Duodenal levodopa infusion for the treatment of Parkinson's disease.

作者信息

Samanta Johan, Hauser Robert A

机构信息

University of Arizona, Banner Good Samaritan Medical Center, Department of Neurology, College of Medicine, Phoenix, AZ 85258 USA.

出版信息

Expert Opin Pharmacother. 2007 Apr;8(5):657-64. doi: 10.1517/14656566.8.5.657.

Abstract

Motor fluctuations are a common problem in the long-term management of Parkinson's disease (PD), resulting in disability and impaired quality of life. The relatively short serum half-life (approximately 90 min) of oral levodopa/carbidopa and its erratic absorption due to delayed and inconsistent gastric emptying (a non-motor feature of PD) are thought to be important factors in the development of motor fluctuations. Continuous infusion of levodopa/carbidopa directly into the small intestine of PD patients results in marked reduction of motor fluctuations by reducing plasma levodopa variability by an order of magnitude over oral therapy. Previously, the use of long-term intraduodenal infusion of levodopa/carbidopa was limited by the relatively large volumes of infusate necessitated by the low solvency of levodopa. The development of a micronized levodopa (20 mg/ml) and carbidopa (5 mg/ml) suspension utilizing a methylcellulose gel provides the high levodopa concentration and physical and chemical stability necessary for long-term enteral therapy. Clinical evidence indicates that a marked reduction of motor fluctuations and dyskinesias can be achieved and maintained by intraduodenal administration of this suspension. This article reviews the published data describing the efficacy and safety of duodenal levodopa, and discusses its current and potential role in meeting the needs of PD patients.

摘要

运动波动是帕金森病(PD)长期管理中的常见问题,会导致残疾和生活质量受损。

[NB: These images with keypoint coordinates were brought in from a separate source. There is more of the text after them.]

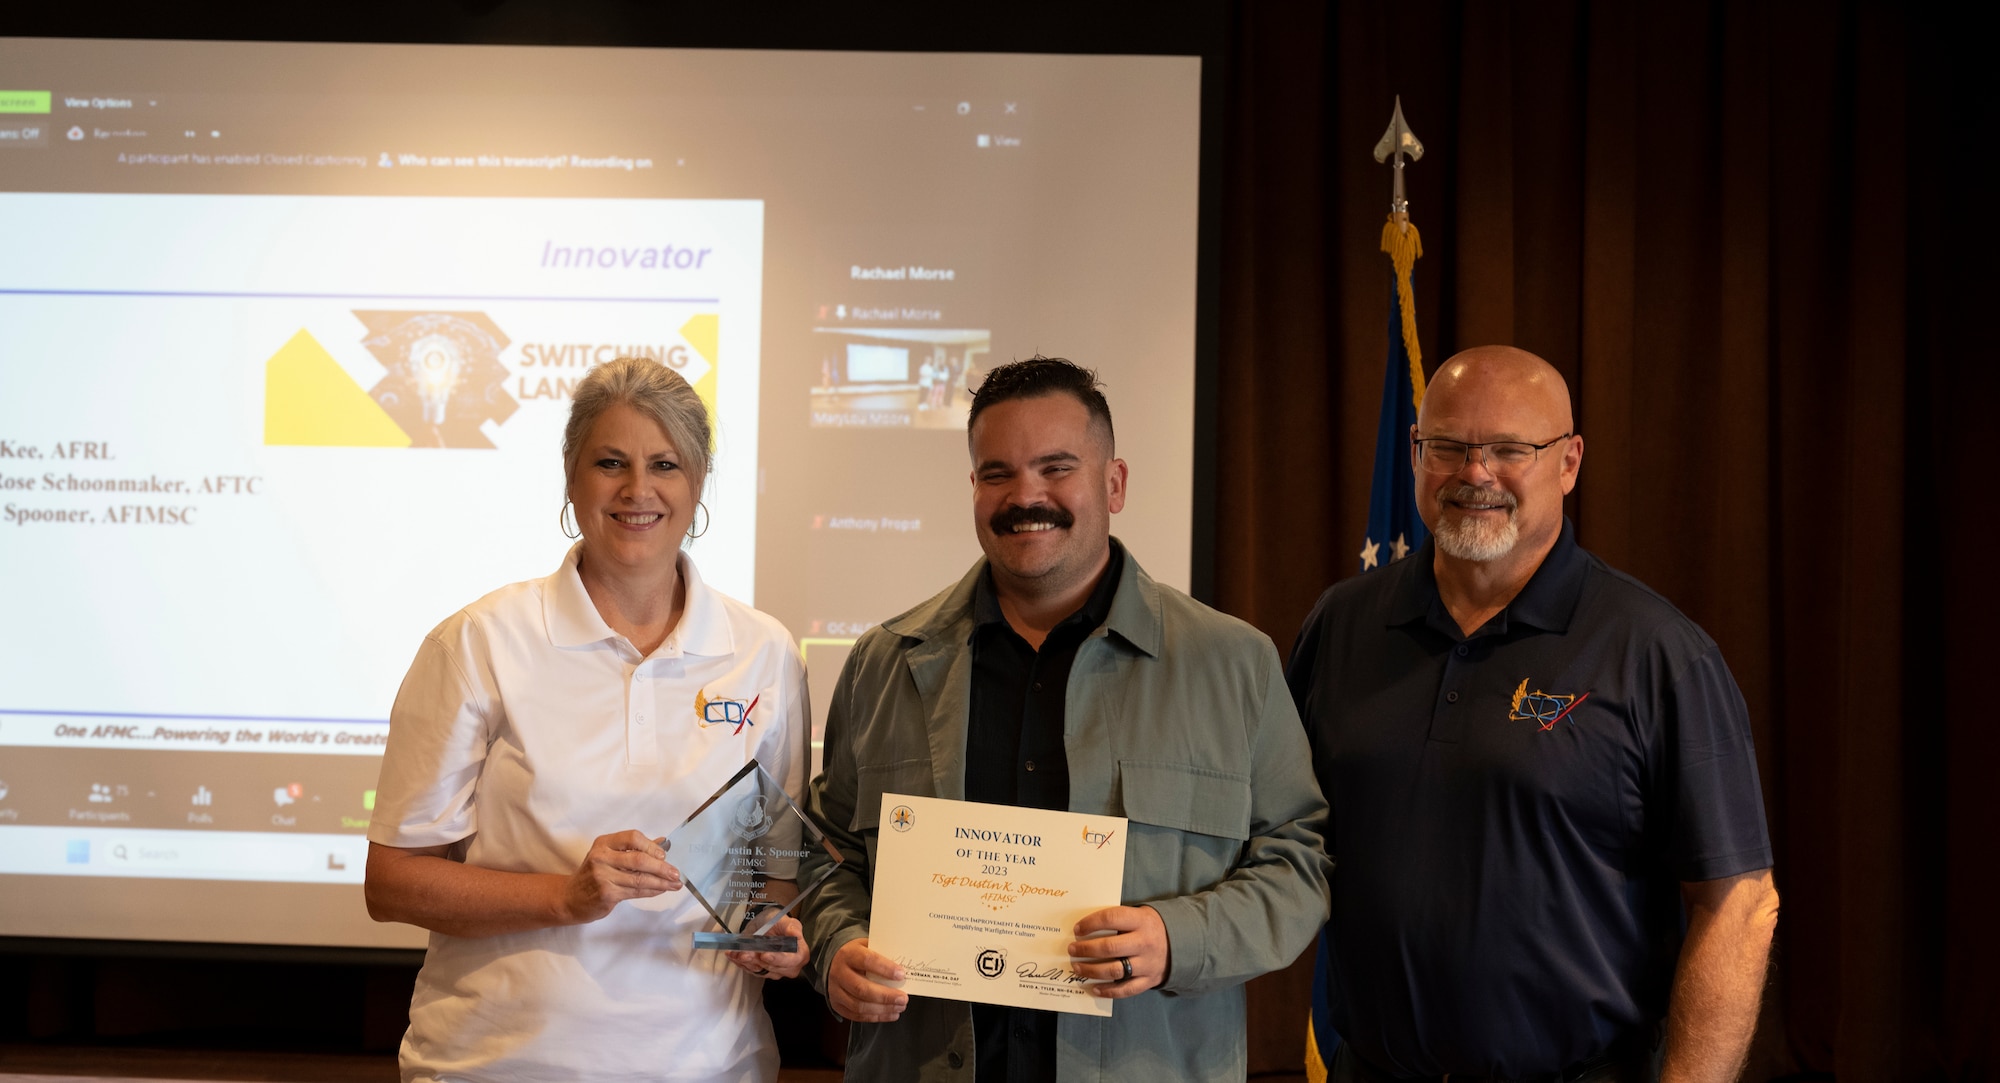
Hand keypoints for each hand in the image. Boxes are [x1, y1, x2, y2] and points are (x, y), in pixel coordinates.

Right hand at [559, 829, 681, 923]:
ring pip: (640, 878)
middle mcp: (602, 857)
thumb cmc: (593, 874)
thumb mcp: (609, 856)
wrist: (570, 898)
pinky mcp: (607, 894)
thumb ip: (633, 849)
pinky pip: (635, 891)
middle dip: (661, 868)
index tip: (663, 855)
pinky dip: (651, 891)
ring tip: (674, 884)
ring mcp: (603, 876)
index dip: (651, 846)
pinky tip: (660, 890)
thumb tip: (662, 843)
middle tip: (676, 874)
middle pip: (639, 859)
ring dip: (661, 882)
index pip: (632, 837)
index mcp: (604, 843)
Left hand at [726, 914, 810, 979]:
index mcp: (800, 955)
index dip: (778, 960)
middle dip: (757, 961)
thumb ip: (792, 927)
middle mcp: (788, 966)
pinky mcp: (761, 971)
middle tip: (745, 953)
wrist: (765, 924)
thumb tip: (796, 935)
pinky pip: (749, 969)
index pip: (791, 961)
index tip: (765, 955)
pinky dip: (740, 962)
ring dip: (746, 962)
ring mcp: (774, 971)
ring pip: (759, 970)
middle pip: (773, 968)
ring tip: (737, 953)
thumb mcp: (785, 920)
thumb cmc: (777, 922)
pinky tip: (733, 954)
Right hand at [828, 938, 908, 1021]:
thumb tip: (903, 969)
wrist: (834, 961)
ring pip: (859, 1006)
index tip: (901, 975)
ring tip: (899, 1007)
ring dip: (883, 1009)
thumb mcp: (867, 946)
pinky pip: (856, 1015)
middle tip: (903, 998)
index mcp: (848, 954)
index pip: (867, 961)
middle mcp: (839, 973)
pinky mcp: (837, 1005)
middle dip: (886, 996)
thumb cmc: (857, 954)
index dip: (885, 969)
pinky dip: (876, 1017)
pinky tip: (890, 1014)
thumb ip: (882, 955)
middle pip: (862, 988)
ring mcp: (835, 991)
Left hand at [1069, 905, 1168, 997]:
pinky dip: (1108, 991)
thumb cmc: (1150, 927)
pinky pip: (1126, 989)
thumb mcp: (1139, 914)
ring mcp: (1147, 964)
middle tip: (1072, 949)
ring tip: (1077, 967)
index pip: (1111, 918)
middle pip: (1110, 947)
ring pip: (1114, 970)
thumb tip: (1085, 926)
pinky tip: (1094, 988)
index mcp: (1141, 921)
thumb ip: (1118, 918)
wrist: (1181, 944)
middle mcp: (1144, 943)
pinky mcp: (1149, 980)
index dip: (1091, 923)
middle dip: (1086, 949)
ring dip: (1091, 970)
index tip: (1077, 929)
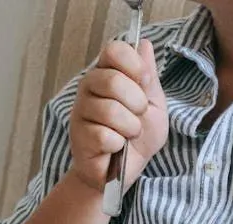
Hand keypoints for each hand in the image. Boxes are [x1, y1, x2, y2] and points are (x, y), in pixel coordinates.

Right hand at [69, 40, 168, 191]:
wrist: (126, 170)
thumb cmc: (138, 135)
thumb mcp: (154, 103)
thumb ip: (148, 76)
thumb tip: (144, 44)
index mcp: (108, 73)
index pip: (114, 50)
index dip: (134, 65)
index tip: (145, 82)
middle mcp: (90, 86)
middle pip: (112, 80)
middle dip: (137, 102)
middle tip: (139, 115)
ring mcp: (81, 110)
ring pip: (110, 110)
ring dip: (130, 127)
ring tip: (129, 134)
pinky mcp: (79, 136)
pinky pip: (104, 135)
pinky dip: (119, 145)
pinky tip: (115, 147)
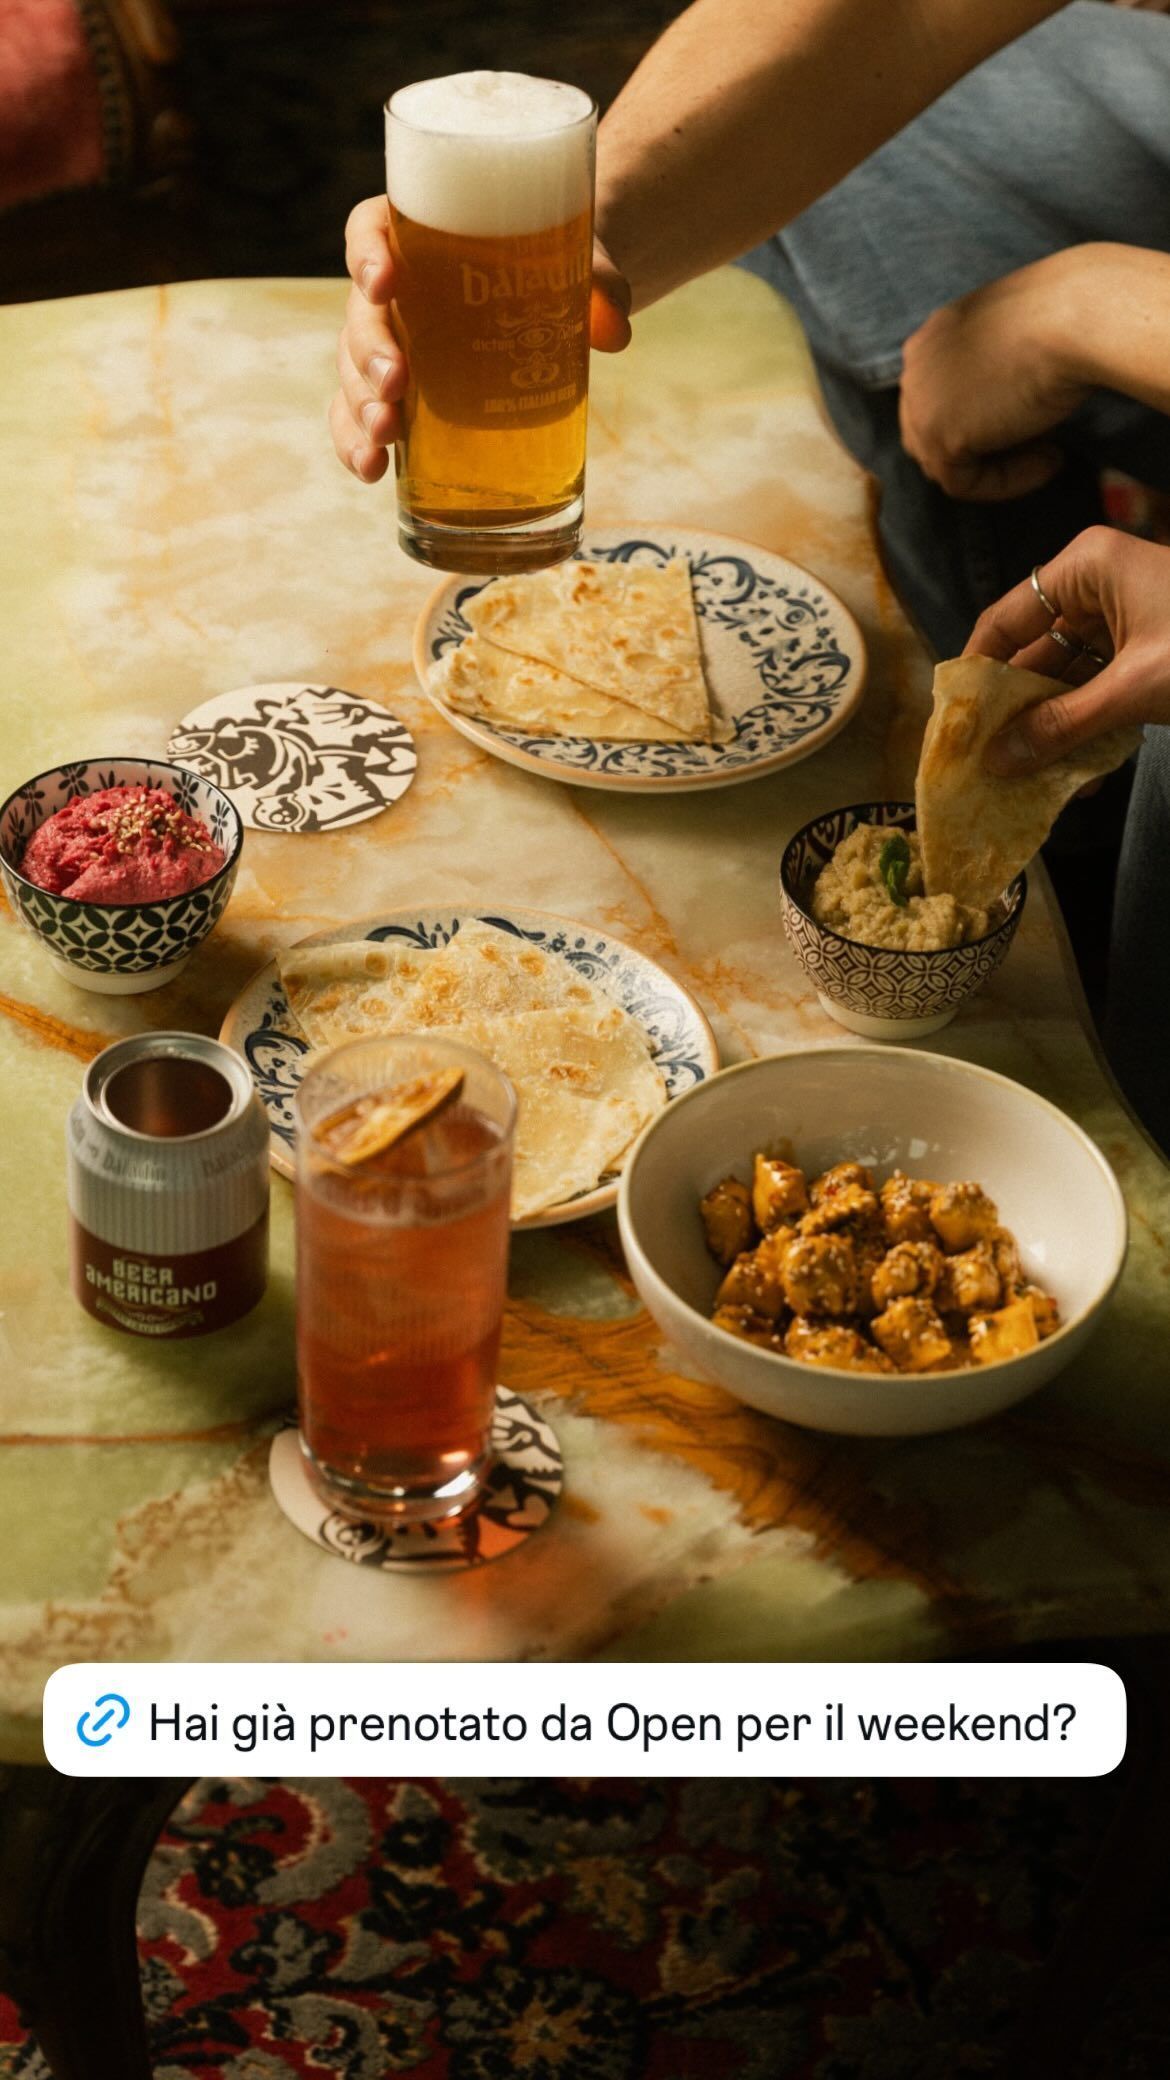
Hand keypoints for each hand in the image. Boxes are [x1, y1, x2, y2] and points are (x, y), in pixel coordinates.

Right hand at [329, 196, 632, 482]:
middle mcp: (394, 290)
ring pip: (354, 371)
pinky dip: (358, 443)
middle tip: (396, 382)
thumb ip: (598, 285)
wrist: (562, 299)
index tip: (386, 279)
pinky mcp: (401, 394)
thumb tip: (614, 330)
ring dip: (359, 406)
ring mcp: (392, 345)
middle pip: (360, 315)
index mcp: (418, 235)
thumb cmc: (561, 265)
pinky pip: (361, 415)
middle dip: (368, 352)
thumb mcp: (581, 264)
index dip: (366, 254)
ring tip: (385, 435)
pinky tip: (372, 470)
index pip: (369, 231)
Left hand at [899, 251, 1094, 501]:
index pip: (937, 399)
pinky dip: (1007, 482)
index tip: (1029, 423)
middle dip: (982, 450)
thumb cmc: (1064, 319)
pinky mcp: (939, 437)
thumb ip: (992, 370)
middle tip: (1039, 446)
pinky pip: (964, 482)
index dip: (981, 422)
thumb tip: (1001, 414)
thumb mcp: (1014, 338)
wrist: (1076, 316)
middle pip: (932, 434)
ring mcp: (921, 404)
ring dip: (999, 467)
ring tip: (1050, 454)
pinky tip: (1050, 461)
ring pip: (946, 463)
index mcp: (930, 339)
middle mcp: (915, 369)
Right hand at [965, 526, 1169, 772]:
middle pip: (1032, 651)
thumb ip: (1061, 727)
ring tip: (1019, 779)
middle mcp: (1095, 585)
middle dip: (1012, 711)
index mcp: (1085, 568)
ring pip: (1065, 677)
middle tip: (980, 762)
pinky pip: (1098, 689)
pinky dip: (1085, 727)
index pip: (1004, 618)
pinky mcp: (1145, 650)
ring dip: (1048, 728)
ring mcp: (1123, 617)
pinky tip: (1070, 773)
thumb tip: (995, 762)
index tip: (950, 724)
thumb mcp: (1134, 690)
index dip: (975, 672)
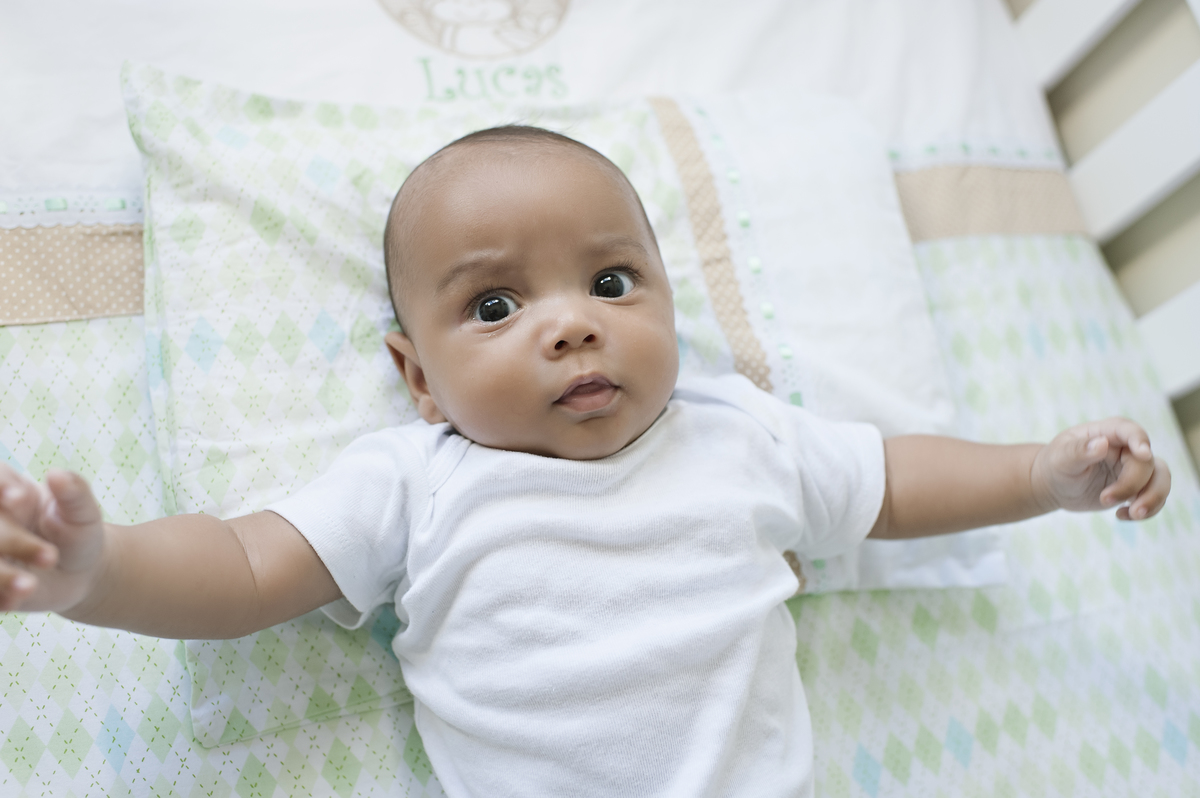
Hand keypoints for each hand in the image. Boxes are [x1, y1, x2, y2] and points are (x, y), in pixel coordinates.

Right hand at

口服左旋多巴/卡比多巴的血清半衰期相对较短(约90分钟),且由于胃排空延迟和不一致(PD的一种非运动特征)导致其吸收不稳定,这些被认为是运动波动发生的重要因素。将左旋多巴/卡比多巴持续直接输注到PD患者的小肠中,通过使血浆左旋多巴变异性比口服治疗降低一个数量级,从而显著减少运动波动。以前,由于左旋多巴的低溶解性需要相对大量的输注液,长期十二指肠内输注左旋多巴/卡比多巴受到限制。利用甲基纤维素凝胶开发的微粉化左旋多巴(20毫克/毫升)和卡比多巴(5毫克/毫升)混悬液,为长期肠内治疗提供了所需的高左旋多巴浓度以及物理和化学稳定性。临床证据表明,通过十二指肠内给予这种混悬液可实现并维持运动波动和异动症的显著减少。本文综述了描述十二指肠左旋多巴疗效和安全性的已发表数据,并讨论了其在满足PD患者需求方面的当前和潜在作用。